Commissioner's Findings - PIPEDA Case Summary #294: Denial of access and inappropriate disclosure allegations are made against a physician

Finally some clarity on the privacy aspects of independent medical examinations since PIPEDA. I've had to deal with a number of these over the last year and though all my files are still winding their way through the OPC's system, it's good to see some clarity on the issue.

In this finding, a complaint was made against a physician who was working for an insurance company doing medical examinations of insurance claimants. The individual asked for access to his/her records and was denied as the physician did not keep any records provided to him/her. The individual also complained that the doctor disclosed his/her medical information without consent. The Assistant Commissioner found that both complaints were not well founded.

Commissioner's Findings - PIPEDA Case Summary #294: Denial of access and inappropriate disclosure allegations are made against a physician - March 17, 2005 - Privacy Commissioner of Canada:

"Complaint

An individual alleged that a physician refused to provide him with access to his personal information and disclosed a medical report about him to an insurance company without his consent. The complainant in this case also filed two complaints against the insurance company, which are discussed in greater detail in Case Summary #293.

Summary of Investigation

The complainant had been absent from work for medical reasons, and was insured under the terms of a group insurance policy between his employer and an insurance company. The physician, an independent medical consultant under contract with the insurance company, provided it with a report on the complainant's medical condition. After obtaining a copy of this report from the insurance company, the complainant wrote to the doctor requesting a copy of his file, including copies of the materials provided to the doctor by the insurance company and an independent medical examiner.

The doctor works as a non-treating medical consultant on the premises of the insurance company, approximately one day a week. His position was that he was hired by the company to provide medical opinions on disability files and that these files are owned by the company. As a result, he was not in a position to grant or deny access to them. He states that he does not keep his own files or copies of any records relating to his work for the insurance company. He dictated his report for the company, which was subsequently typed by one of its employees. The company confirmed that its employees type the reports dictated by doctor, and the report also indicated that it was first dictated and later typed.
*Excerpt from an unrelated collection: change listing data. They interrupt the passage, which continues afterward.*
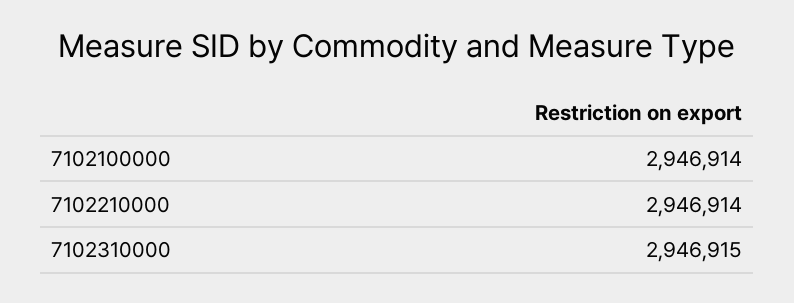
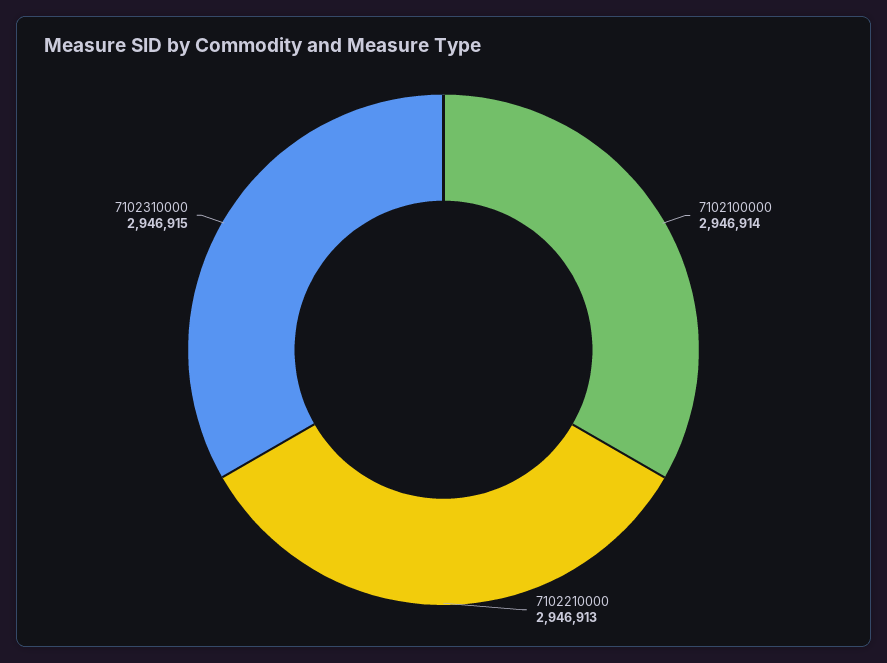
  {
    "7102100000": 2946914,
-   "7102210000": 2946914,
+   "7102210000": 2946913,
    "7102310000": 2946915
  }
The College of Physicians and Surgeons of Ontario has a policy for its members, governing the standards of care for non-treating physicians who prepare reports for third parties. Where the doctor is providing a report to a third party based on a file review, which was the case with the physician in question, the policy states that there is no obligation to keep notes or records. The duty to provide a copy of the report will vary according to the nature of the agreement with the third party. The policy also states:

Physicians who are given... documentation to review should make a comprehensive list of all materials reviewed in preparation of the report... Once a comprehensive list of materials is prepared and the report has been submitted to the third party, the physician may keep a copy of this material in his or her file but is not obligated to do so. This background material can be returned to the third party without making a copy....

The doctor's practice appeared to be consistent with the guidelines of the Ontario College of Physicians and Surgeons.

As for the inappropriate disclosure allegation, the doctor stated that, as per his contractual obligations, he prepared a report summarizing his review of the complainant's file, which was under the control of the insurance company. In his view, he was acting as an agent of the company and thus there was no disclosure.

We reviewed the consent form the complainant signed when applying for disability benefits, and noted that he consented to the provision and exchange of information between any physician and the insurance company for the purpose of assessing his claim and providing rehabilitation assistance.

Findings

Issued March 17, 2005

Application: Principle 4.3 states that the knowledge and consent of the individual are required for the collection, use, or disclosure of personal information, except where inappropriate; and Principle 4.9 stipulates that upon request, an individual shall be informed of the existence, use, and disclosure of his or her personal information and shall be given access to that information.

The Assistant Privacy Commissioner deliberated as follows:

With respect to the denial of access complaint, the Assistant Commissioner was satisfied that the information the complainant requested from the doctor was neither in his possession nor under his control, and that as a result he could not provide the complainant with access to his personal information. The Assistant Commissioner found that the doctor had not contravened Principle 4.9. She therefore concluded that the access complaint was not well-founded.

As for the disclosure complaint, the Assistant Commissioner noted that even if she did not accept the doctor's claim that he was acting under contract to the insurance company, it nevertheless was the case that the complainant had provided his consent to the exchange of personal information between the physician and the company for the purpose of assessing his claim for benefits. She therefore found that there was no contravention of Principle 4.3.

The Assistant Commissioner concluded that the disclosure complaint was not well-founded."